Voting System Information
Q: Why did Dauphin County change voting systems?
A: The mandate to buy new voting systems came after the Wolf administration in 2018 settled a lawsuit filed by Green Party presidential candidate Jill Stein after the 2016 election. Stein sought a recount and alleged there were security concerns with Pennsylvania’s voting machines. Though she didn’t prove her claims in court, Wolf agreed to require the state’s 67 counties use voter-verifiable paper ballots by the 2020 election.
While the Commissioners argued that the county’s existing system was safe and hack-proof since it is not connected to the internet, the state refused to certify it and threatened to sue the county if it did not switch to a commonwealth-approved system.
The Commissioners selected Clear Ballot in December following a lengthy review of the available systems. As part of the review, the Commissioners held a voting machine expo in June where the public rated various systems. The Clear Ballot system purchased by the county was among the top three.
A: Under the contract the Commissioners have approved on Jan. 8, the county is paying Clear Ballot $2.3 million. The agreement includes delivery and setup of the new equipment, training, onsite support, public education and a warranty.
In addition to the new system, the county will incur costs for training, public education, paper supplies, leased scanners, staffing and more, bringing the total cost to about $5 - $6 million.
Q: Will the county receive state funds to cover the cost?
A: The state has said it will reimburse counties for up to 60 percent of the cost; however, it is not clear whether the state will pay for all aspects associated with new system, such as ballot printing, training and other components.

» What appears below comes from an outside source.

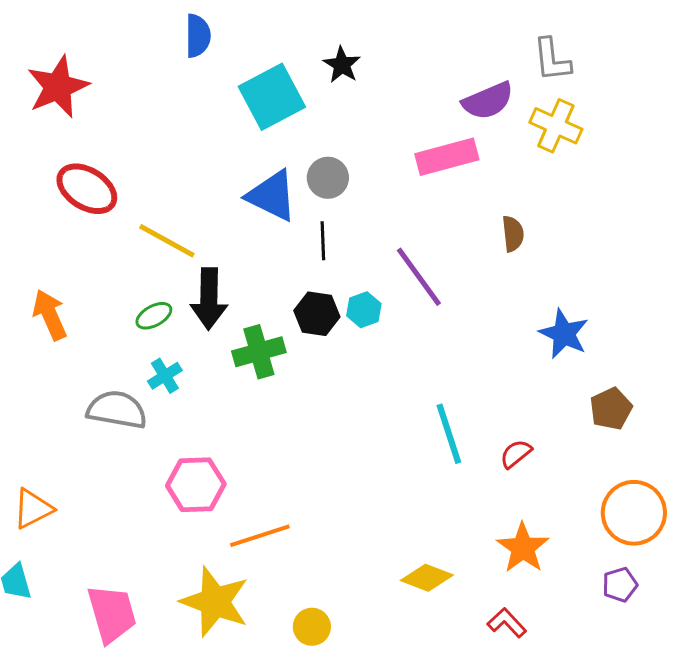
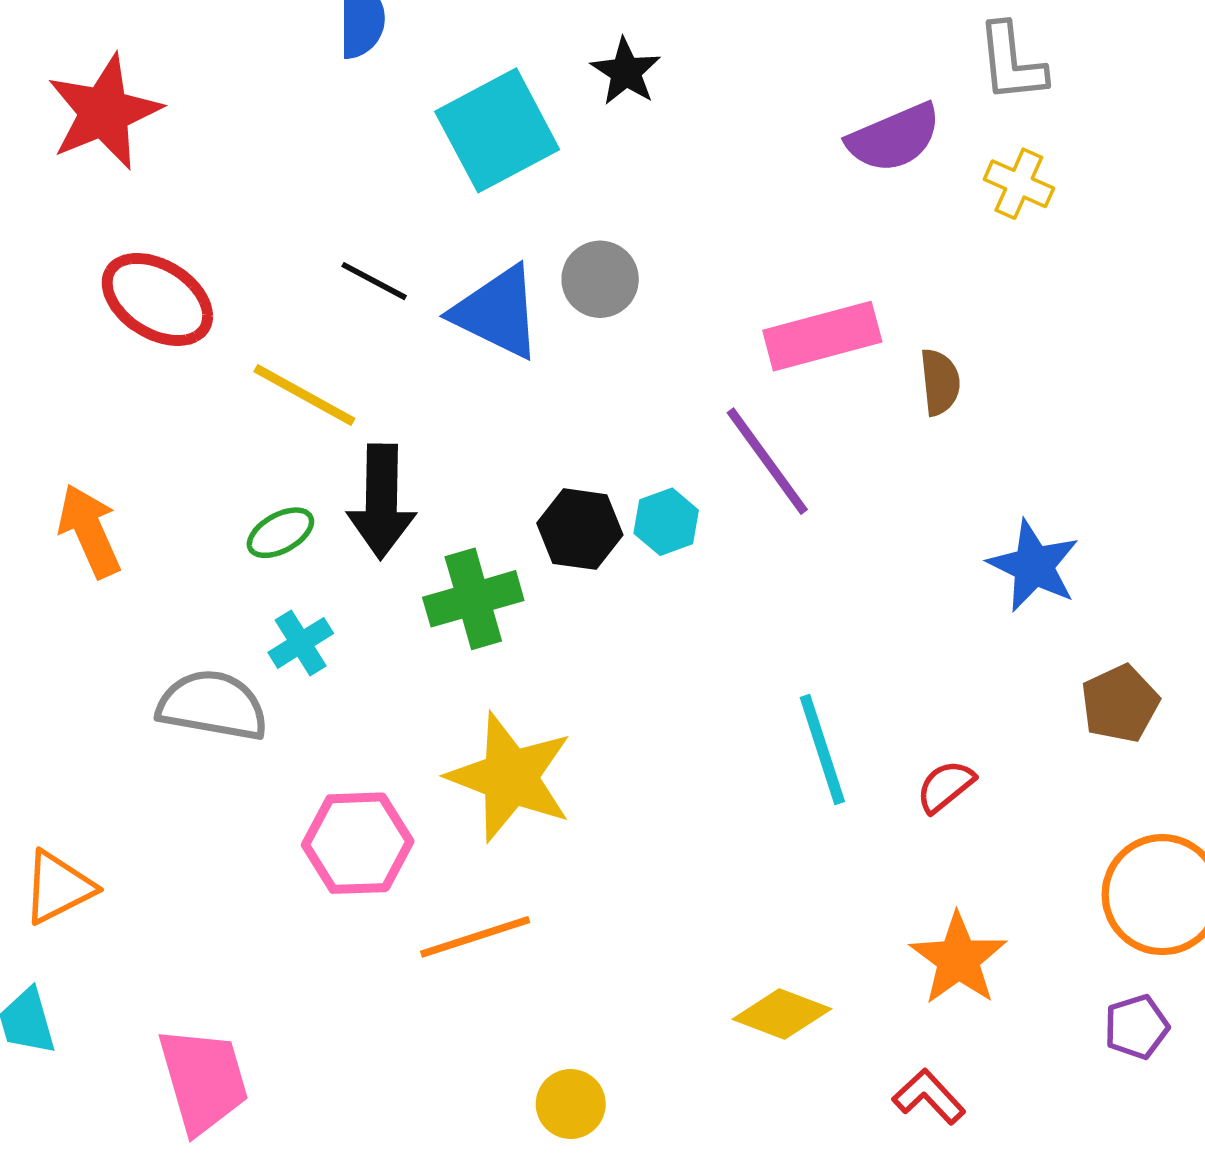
yellow cross: (556, 126) -> (1019, 184), size x0.7
pink rectangle: (447, 157) -> (822, 336), moved
black line: (323, 241) -> (374, 281), moved, turned -60
yellow star: (215, 602) -> (510, 777), moved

Q: When will voters use the new system?
A: The new system will be used in all of Dauphin County’s 159 precincts for the April 28, 2020 presidential primary.
Q: How does this system differ from the county’s current machines?
A: Voters will fill in paper ballots behind privacy screens and then enter the ballots into high-speed scanners. Precincts will have at least one scanner based upon the size of the precinct.
Q: What provisions are in place for people with disabilities?
A: Votes with disabilities will be able to use portable electronic ballot marking devices for easier access, or they can vote by mail. These devices produce a marked paper ballot, which the voter can enter into the scanner.
Q: Will there be training for the public on the new system before the April primary?
A: Yes. The county will hold various training sessions as well as make training videos provided by Clear Ballot available on the county’s website.
Q: How quickly will we know the election results?
A: Election results from votes cast in the precinct should be available within hours after the polls close. Each ballot scanner tallies the votes and stores them on chips, and also produces a paper printout and similar to county’s electronic machines. The tallies from the scanners will be posted on Dauphin County’s website just as in previous elections.
However, tallies from mail-in and absentee ballots will depend on the quantity received. Under Act 77 of 2019 signed by Gov. Wolf in October, voters can cast mail-in ballots up to 50 days before an election. These ballots cannot be counted until after the polls close. These ballots will be counted in the county election office and cross-checked to ensure people who voted by mail did not also vote in a precinct.
As part of the Clear Ballot contract, the county is purchasing large high-speed scanners to process the mail-in ballots.